* _AVAILABLE DATA_:
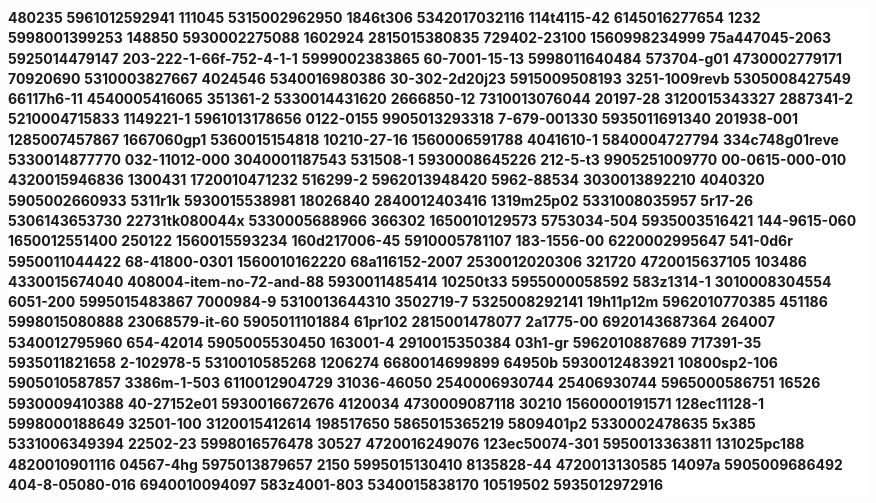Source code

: **480235**    **5961012592941**    **111045**    **5315002962950**    **1846t306**    **5342017032116**
**114t4115-42**    **6145016277654**    **1232**    **5998001399253**    **148850**    **5930002275088**
**1602924**    **2815015380835**    **729402-23100**    **1560998234999**    **75a447045-2063**    **5925014479147**
**203-222-1-66f-752-4-1-1**    **5999002383865**    **60-7001-15-13**    **5998011640484**    **573704-g01**    **4730002779171**
**70920690**    **5310003827667**    **4024546**    **5340016980386**    **30-302-2d20j23**    **5915009508193**
**3251-1009revb**    **5305008427549**    **66117h6-11**    **4540005416065**    **351361-2**    **5330014431620**
**2666850-12**    **7310013076044**    **20197-28**    **3120015343327**    **2887341-2**    **5210004715833**
**1149221-1**    **5961013178656**    **0122-0155**    **9905013293318**    **7-679-001330**    **5935011691340**
**201938-001**    **1285007457867**    **1667060gp1**    **5360015154818**    **10210-27-16**    **1560006591788**
**4041610-1**    **5840004727794**    **334c748g01reve**    **5330014877770**    **032-11012-000**    **3040001187543**
**531508-1**    **5930008645226**    **212-5-t3**    **9905251009770**    **00-0615-000-010**    **4320015946836**
**1300431**    **1720010471232**    **516299-2**    **5962013948420**    **5962-88534**    **3030013892210**
**4040320**    **5905002660933**    **5311r1k**    **5930015538981**    **18026840**    **2840012403416**
**1319m25p02**    **5331008035957**    **5r17-26**    **5306143653730**    **22731tk080044x**    **5330005688966**
**366302**    **1650010129573**    **5753034-504**    **5935003516421**    **144-9615-060**    **1650012551400**
**250122**    **1560015593234**    **160d217006-45**    **5910005781107**    **183-1556-00**    **6220002995647**
**541-0d6r**    **5950011044422**    **68-41800-0301**    **1560010162220**    **68a116152-2007**    **2530012020306**
**321720**    **4720015637105**    **103486**    **4330015674040**    **408004-item-no-72-and-88**    **5930011485414**
**10250t33**    **5955000058592**    **583z1314-1**    **3010008304554**    **6051-200**    **5995015483867**
**7000984-9**    **5310013644310**    **3502719-7**    **5325008292141**    **19h11p12m**    **5962010770385**
**451186**    **5998015080888**    **23068579-it-60**    **5905011101884**    **61pr102**    **2815001478077**
**2a1775-00**    **6920143687364**    **264007**    **5340012795960**    **654-42014**    **5905005530450**
**163001-4**    **2910015350384**    **03h1-gr**    **5962010887689**    **717391-35**    **5935011821658**
**2-102978-5**    **5310010585268**    **1206274**    **6680014699899**    **64950b**    **5930012483921**
**10800sp2-106**    **5905010587857**    **3386m-1-503**    **6110012904729**    **31036-46050**    **2540006930744**
**25406930744**    **5965000586751**    **16526**    **5930009410388**    **40-27152e01**    **5930016672676**
**4120034**    **4730009087118**    **30210**    **1560000191571**    **128ec11128-1**    **5998000188649**
**32501-100**    **3120015412614**    **198517650**    **5865015365219**    **5809401p2**    **5330002478635**
**5x385**    **5331006349394**    **22502-23**    **5998016576478**    **30527**    **4720016249076**
**123ec50074-301**    **5950013363811**    **131025pc188**    **4820010901116**    **04567-4hg**    **5975013879657**
**2150**    **5995015130410**    **8135828-44**    **4720013130585**    **14097a**    **5905009686492**
**404-8-05080-016**    **6940010094097**    **583z4001-803**    **5340015838170**    **10519502**    **5935012972916**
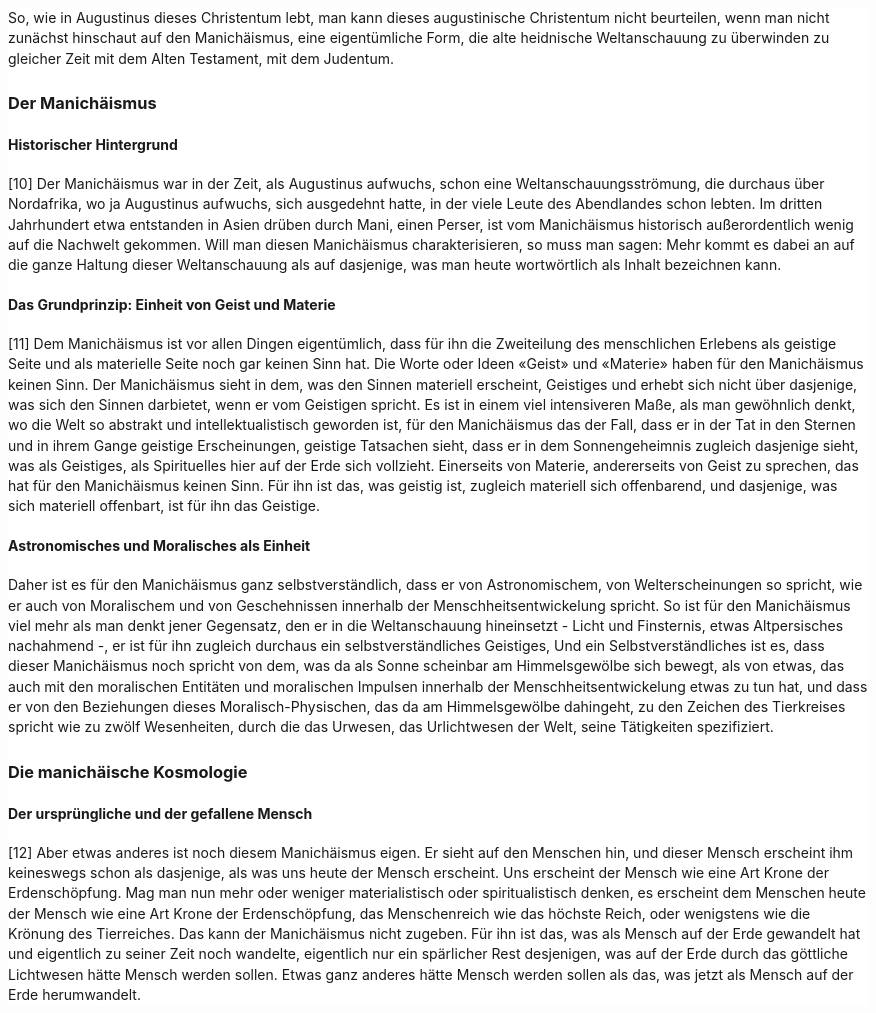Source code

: So, wie in Augustinus dieses Christentum lebt, man kann dieses augustinische Christentum nicht beurteilen, wenn man nicht zunächst hinschaut auf den Manichäismus, eine eigentümliche Form, die alte heidnische Weltanschauung zu überwinden zu gleicher Zeit mit dem Alten Testament, mit dem Judentum.

### Der Manichäismus

#### Historischer Hintergrund

[10] Der Manichäismus war in der Zeit, als Augustinus aufwuchs, schon eine Weltanschauungsströmung, die durchaus über Nordafrika, wo ja Augustinus aufwuchs, sich ausgedehnt hatte, in der viele Leute des Abendlandes schon lebten. Im dritten Jahrhundert etwa entstanden in Asien drüben durch Mani, einen Perser, ist vom Manichäismus historisch außerordentlich wenig auf die Nachwelt gekommen. Will man diesen Manichäismus charakterisieren, so muss man sagen: Mehr kommt es dabei an auf die ganze Haltung dieser Weltanschauung als auf dasjenige, was man heute wortwörtlich als Inhalt bezeichnen kann.

#### Das Grundprinzip: Einheit von Geist und Materie

[11] Dem Manichäismus ist vor allen Dingen eigentümlich, dass für ihn die Zweiteilung des menschlichen Erlebens als geistige Seite und als materielle Seite noch gar keinen Sinn hat. Die Worte oder Ideen «Geist» und «Materie» haben für den Manichäismus keinen Sinn. Der Manichäismus sieht in dem, was den Sinnen materiell erscheint, Geistiges und erhebt sich nicht über dasjenige, was sich den Sinnen darbietet, wenn er vom Geistigen spricht. Es ist in einem viel intensiveren Maße, als man gewöhnlich denkt, wo die Welt so abstrakt und intellektualistisch geworden ist, für den Manichäismus das der Fall, dass er in der Tat in den Sternen und in ihrem Gange geistige Erscheinungen, geistige Tatsachen sieht, dass er in dem Sonnengeheimnis zugleich dasjenige sieht, was als Geistiges, als Spirituelles hier auf der Erde sich vollzieht. Einerseits von Materie, andererseits von Geist zu sprechen, das hat für den Manichäismus keinen Sinn. Für ihn ist das, was geistig ist, zugleich materiell sich offenbarend, und dasjenige, was sich materiell offenbart, ist für ihn das Geistige.

#### Astronomisches und Moralisches als Einheit

Daher ist es für den Manichäismus ganz selbstverständlich, dass er von Astronomischem, von Welterscheinungen so spricht, wie er auch von Moralischem und von Geschehnissen innerhalb der Menschheitsentwickelung spricht. So ist für den Manichäismus viel mehr als man denkt jener Gegensatz, den er in die Weltanschauung hineinsetzt - Licht und Finsternis, etwas Altpersisches nachahmend -, er ist für ihn zugleich durchaus ein selbstverständliches Geistiges, Und ein Selbstverständliches ist es, dass dieser Manichäismus noch spricht von dem, was da als Sonne scheinbar am Himmelsgewölbe sich bewegt, als von etwas, das auch mit den moralischen Entitäten und moralischen Impulsen innerhalb der Menschheitsentwickelung etwas zu tun hat, und dass er von den Beziehungen dieses Moralisch-Physischen, das da am Himmelsgewölbe dahingeht, zu den Zeichen des Tierkreises spricht wie zu zwölf Wesenheiten, durch die das Urwesen, das Urlichtwesen der Welt, seine Tätigkeiten spezifiziert.

### Die manichäische Kosmologie

#### Der ursprüngliche und der gefallene Mensch

[12] Aber etwas anderes ist noch diesem Manichäismus eigen. Er sieht auf den Menschen hin, und dieser Mensch erscheint ihm keineswegs schon als dasjenige, als was uns heute der Mensch erscheint. Uns erscheint der Mensch wie eine Art Krone der Erdenschöpfung. Mag man nun mehr oder weniger materialistisch oder spiritualistisch denken, es erscheint dem Menschen heute der Mensch wie eine Art Krone der Erdenschöpfung, das Menschenreich wie das höchste Reich, oder wenigstens wie die Krönung des Tierreiches. Das kann der Manichäismus nicht zugeben. Für ihn ist das, was als Mensch auf der Erde gewandelt hat und eigentlich zu seiner Zeit noch wandelte, eigentlich nur ein spärlicher Rest desjenigen, was auf der Erde durch das göttliche Lichtwesen hätte Mensch werden sollen. Etwas ganz anderes hätte Mensch werden sollen als das, was jetzt als Mensch auf der Erde herumwandelt.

* _WORK TO COMPLETE_: Print each entry above exactly. The pictures should not be printed.

* _REPLY_:
Source code

: **480235**    **5961012592941**    **111045**    **5315002962950**    **1846t306**    **5342017032116**
**114t4115-42**    **6145016277654**    **1232**    **5998001399253**    **148850**    **5930002275088**
**1602924**    **2815015380835**    **729402-23100**    **1560998234999**    **75a447045-2063**    **5925014479147**
**203-222-1-66f-752-4-1-1**    **5999002383865**    **60-7001-15-13**    **5998011640484**    **573704-g01**    **4730002779171**
**70920690**    **5310003827667**    **4024546**    **5340016980386**    **30-302-2d20j23**    **5915009508193**
**3251-1009revb**    **5305008427549**    **66117h6-11**    **4540005416065**    **351361-2**    **5330014431620**
**2666850-12**    **7310013076044**    **20197-28**    **3120015343327**    **2887341-2**    **5210004715833**
**1149221-1**    **5961013178656**    **0122-0155**    **9905013293318**    **7-679-001330**    **5935011691340**
**201938-001**    **1285007457867**    **1667060gp1**    **5360015154818**    **10210-27-16**    **1560006591788**
**4041610-1**    **5840004727794**    **334c748g01reve**    **5330014877770**    **032-11012-000**    **3040001187543**
**531508-1**    **5930008645226**    **212-5-t3**    **9905251009770**    **00-0615-000-010**    **4320015946836**
**1300431**    **1720010471232**    **516299-2**    **5962013948420**    **5962-88534**    **3030013892210**
**4040320**    **5905002660933**    **5311r1k**    **5930015538981**    **18026840**    **2840012403416**
**1319m25p02**    **5331008035957**    **5r17-26**    **5306143653730**    **22731tk080044x**    **5330005688966**
**366302**    **1650010129573**    **5753034-504**    **5935003516421**    **144-9615-060**    **1650012551400**
**250122**    **1560015593234**    **160d217006-45**    **5910005781107**    **183-1556-00**    **6220002995647**
**541-0d6r**    **5950011044422**    **68-41800-0301**    **1560010162220**    **68a116152-2007**    **2530012020306**
**321720**    **4720015637105**    **103486**    **4330015674040**    **408004-item-no-72-and-88**    **5930011485414**
**10250t33**    **5955000058592**    **583z1314-1**    **3010008304554**    **6051-200**    **5995015483867**
**7000984-9**    **5310013644310**    **3502719-7**    **5325008292141**    **19h11p12m**    **5962010770385**
**451186**    **5998015080888**    **23068579-it-60**    **5905011101884**    **61pr102**    **2815001478077**
**2a1775-00**    **6920143687364**    **264007**    **5340012795960**    **654-42014**    **5905005530450**
**163001-4**    **2910015350384**    **03h1-gr**    **5962010887689**    **717391-35**    **5935011821658**
**2-102978-5**    **5310010585268**    **1206274**    **6680014699899**    **64950b**    **5930012483921**
**10800sp2-106**    **5905010587857**    **3386m-1-503**    **6110012904729**    **31036-46050**    **2540006930744**
**25406930744**    **5965000586751**    **16526**    **5930009410388**    **40-27152e01**    **5930016672676**
**4120034**    **4730009087118**    **30210**    **1560000191571**    **128ec11128-1**    **5998000188649**
**32501-100**    **3120015412614**    **198517650**    **5865015365219**    **5809401p2**    **5330002478635**
**5x385**    **5331006349394**    **22502-23**    **5998016576478**    **30527**    **4720016249076**
**123ec50074-301**    **5950013363811**    **131025pc188**    **4820010901116**    **04567-4hg**    **5975013879657**
**2150**    **5995015130410**    **8135828-44**    **4720013130585**    **14097a**    **5905009686492**
**404-8-05080-016**    **6940010094097**    **583z4001-803**    **5340015838170**    **10519502**    **5935012972916**
Source code

: So, wie in Augustinus dieses Christentum lebt, man kann dieses augustinische Christentum nicht beurteilen, wenn man nicht zunächst hinschaut auf den Manichäismus, eine eigentümliche Form, die alte heidnische Weltanschauung zu überwinden zu gleicher Zeit mit dem Alten Testament, mit dem Judentum.

### Der Manichäismus

#### Historischer Hintergrund

[10] Der Manichäismus war in der Zeit, als Augustinus aufwuchs, schon eine Weltanschauungsströmung, die durchaus über Nordafrika, wo ja Augustinus aufwuchs, sich ausgedehnt hatte, in der viele Leute des Abendlandes schon lebten. Im dritten Jahrhundert etwa entstanden in Asien drüben durch Mani, einen Perser, ist vom Manichäismus historisch außerordentlich wenig auf die Nachwelt gekommen. Will man diesen Manichäismus charakterisieren, so muss man sagen: Mehr kommt es dabei an auf die ganze Haltung dieser Weltanschauung als auf dasjenige, was man heute wortwörtlich als Inhalt bezeichnen kann.

#### Das Grundprinzip: Einheit von Geist und Materie

[11] Dem Manichäismus ist vor allen Dingen eigentümlich, dass für ihn die Zweiteilung des menschlichen Erlebens als geistige Seite und als materielle Seite noch gar keinen Sinn hat. Die Worte oder Ideen «Geist» und «Materie» haben für den Manichäismus keinen Sinn. Der Manichäismus sieht in dem, was den Sinnen materiell erscheint, Geistiges und erhebt sich nicht über dasjenige, was sich den Sinnen darbietet, wenn er vom Geistigen spricht. Es ist in einem viel intensiveren Maße, als man gewöhnlich denkt, wo die Welt so abstrakt und intellektualistisch geworden ist, für den Manichäismus das der Fall, dass er in der Tat in den Sternen und in ihrem Gange geistige Erscheinungen, geistige Tatsachen sieht, dass er in dem Sonnengeheimnis zugleich dasjenige sieht, was als Geistiges, als Spirituelles hier auf der Erde sich vollzieht. Einerseits von Materie, andererseits von Geist zu sprechen, das hat für den Manichäismus keinen Sinn. Für ihn ist das, was geistig ist, zugleich materiell sich offenbarend, und dasjenige, was sich materiell offenbart, ist für ihn das Geistige.

#### Astronomisches und Moralisches als Einheit

Daher ist es für den Manichäismus ganz selbstverständlich, dass er von Astronomischem, von Welterscheinungen so spricht, wie er auch von Moralischem und von Geschehnissen innerhalb der Menschheitsentwickelung spricht. So ist für den Manichäismus viel mehr als man denkt jener Gegensatz, den er in die Weltanschauung hineinsetzt - Licht und Finsternis, etwas Altpersisches nachahmend -, er ist für ihn zugleich durchaus ein selbstverständliches Geistiges, Und ein Selbstverständliches ist es, dass dieser Manichäismus noch spricht von dem, was da als Sonne scheinbar am Himmelsgewölbe sich bewegt, als von etwas, das auch mit den moralischen Entitäten und moralischen Impulsen innerhalb der Menschheitsentwickelung etwas zu tun hat, und dass er von den Beziehungen dieses Moralisch-Physischen, das da am Himmelsgewölbe dahingeht, zu den Zeichen des Tierkreises spricht wie zu zwölf Wesenheiten, durch die das Urwesen, das Urlichtwesen der Welt, seine Tätigkeiten spezifiziert.

### Die manichäische Kosmologie

#### Der ursprüngliche und der gefallene Mensch

[12] Aber etwas anderes ist noch diesem Manichäismus eigen. Er sieht auf den Menschen hin, und dieser Mensch erscheint ihm keineswegs schon als dasjenige, als was uns heute der Mensch erscheint. Uns erscheint der Mensch wie eine Art Krone der Erdenschöpfung. Mag man nun mehr oder weniger materialistisch oder spiritualistisch denken, es erscheint dem Menschen heute der Mensch wie eine Art Krone der Erdenschöpfung, das Menschenreich wie das höchste Reich, oder wenigstens wie die Krönung des Tierreiches. Das kann der Manichäismus nicht zugeben. Für ihn ist das, was als Mensch auf der Erde gewandelt hat und eigentlich zu seiner Zeit noch wandelte, eigentlich nur ein spärlicher Rest desjenigen, was auf der Erde durch das göttliche Lichtwesen hätte Mensch werden sollen. Etwas ganz anderes hätte Mensch werden sollen als das, was jetzt als Mensch auf der Erde herumwandelt.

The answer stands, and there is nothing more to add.